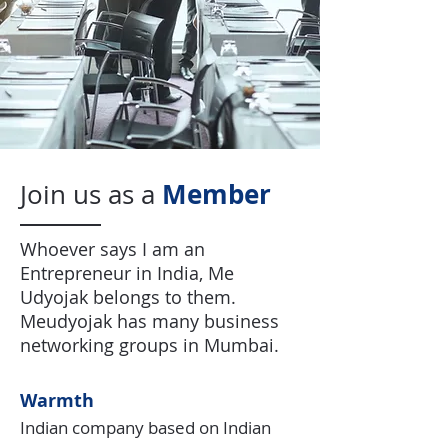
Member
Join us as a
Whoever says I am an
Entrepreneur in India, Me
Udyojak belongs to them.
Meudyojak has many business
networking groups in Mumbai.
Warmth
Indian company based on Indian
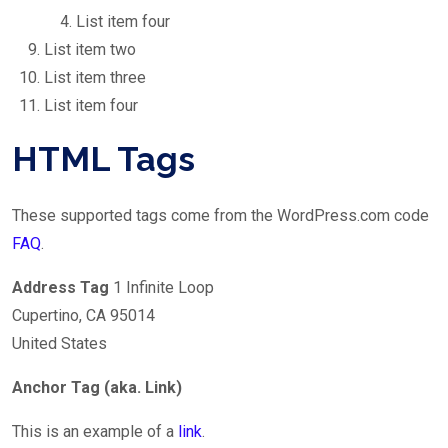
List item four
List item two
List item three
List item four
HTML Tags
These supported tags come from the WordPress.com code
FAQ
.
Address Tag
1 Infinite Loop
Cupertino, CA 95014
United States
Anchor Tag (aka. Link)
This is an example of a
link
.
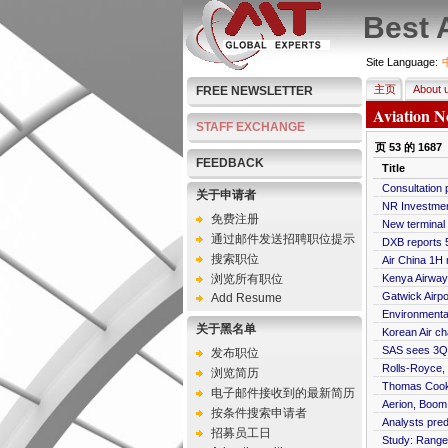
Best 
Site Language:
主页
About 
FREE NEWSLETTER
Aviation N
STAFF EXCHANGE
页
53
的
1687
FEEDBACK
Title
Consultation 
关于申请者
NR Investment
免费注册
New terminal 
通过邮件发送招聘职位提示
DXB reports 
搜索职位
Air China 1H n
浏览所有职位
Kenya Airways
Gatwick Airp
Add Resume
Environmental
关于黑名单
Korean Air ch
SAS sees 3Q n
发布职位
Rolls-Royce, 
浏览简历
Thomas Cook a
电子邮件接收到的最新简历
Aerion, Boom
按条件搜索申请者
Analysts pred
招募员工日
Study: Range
::::
- **WHAT IS EXPECTED**: Please return exactly the lines above, from where the listing starts to the line holding "This is an example of a", inclusive, with the pictures omitted.

- **ANSWER SPACE**:
Member
Join us as a
Whoever says I am an
Entrepreneur in India, Me
Udyojak belongs to them.
Meudyojak has many business
networking groups in Mumbai.
Warmth
Indian company based on Indian
List item four
List item two
List item three
List item four
HTML Tags
These supported tags come from the WordPress.com code
FAQ
.
Address Tag
1 Infinite Loop
Cupertino, CA 95014
United States
Anchor Tag (aka. Link)
This is an example of a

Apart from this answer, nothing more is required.